» Work task
Please copy the text of each item below word for word, leaving the pictures out.

==== Input data ====

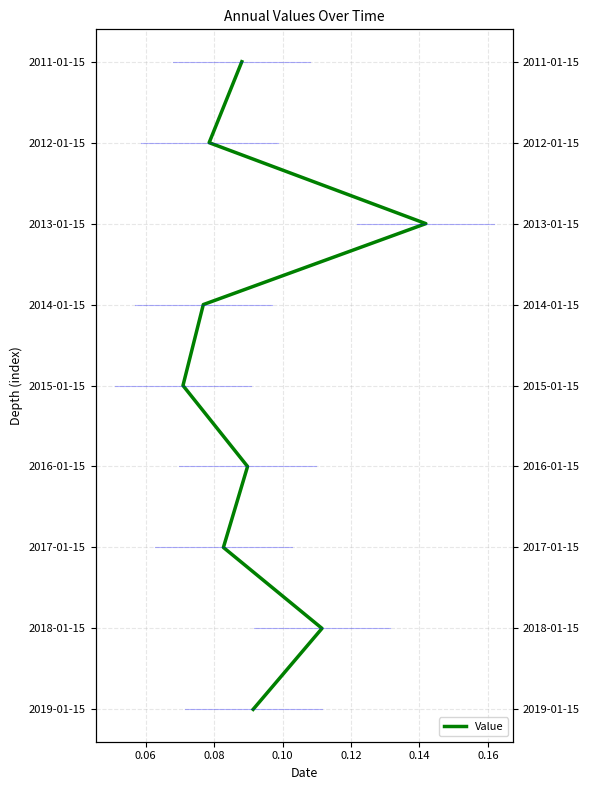

What is the ratio of the value at 0.12 to the value at 0.16?

0.7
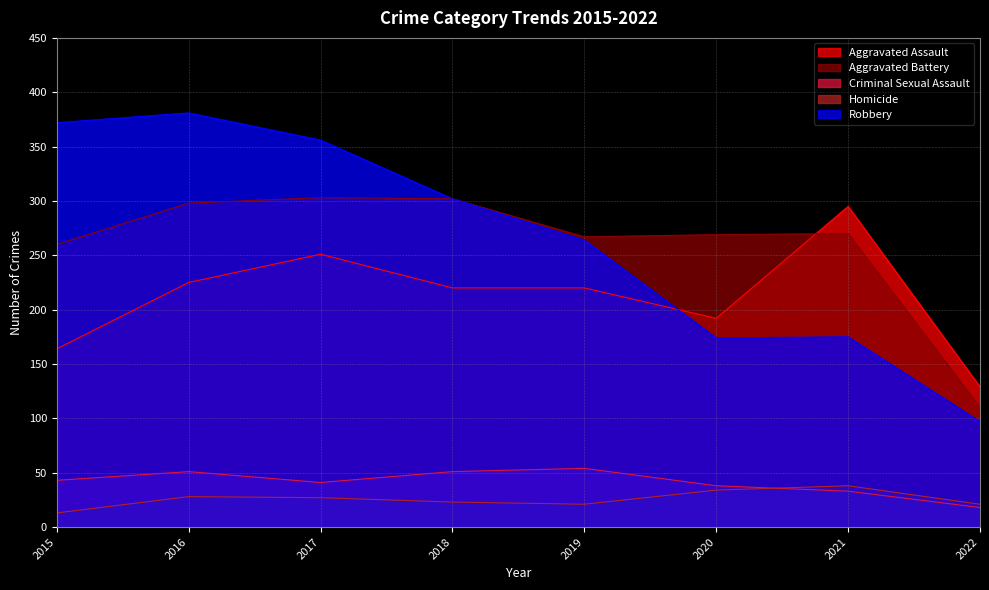

What is the sum of the Homicide values at 2017 and 2022?

48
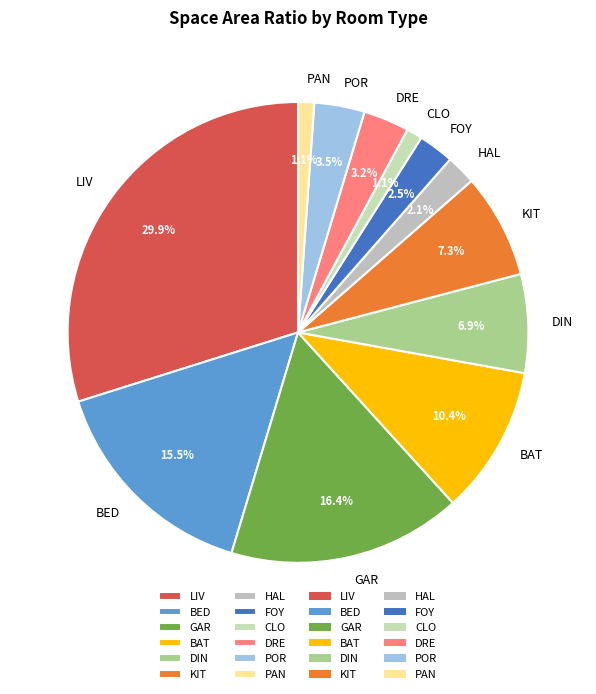

Is there a majority slice in this chart?

No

====

» Your solution
What is the ratio of the value at 0.12 to the value at 0.16?

0.7

What is the sum of the Homicide values at 2017 and 2022?

48

Is there a majority slice in this chart?

No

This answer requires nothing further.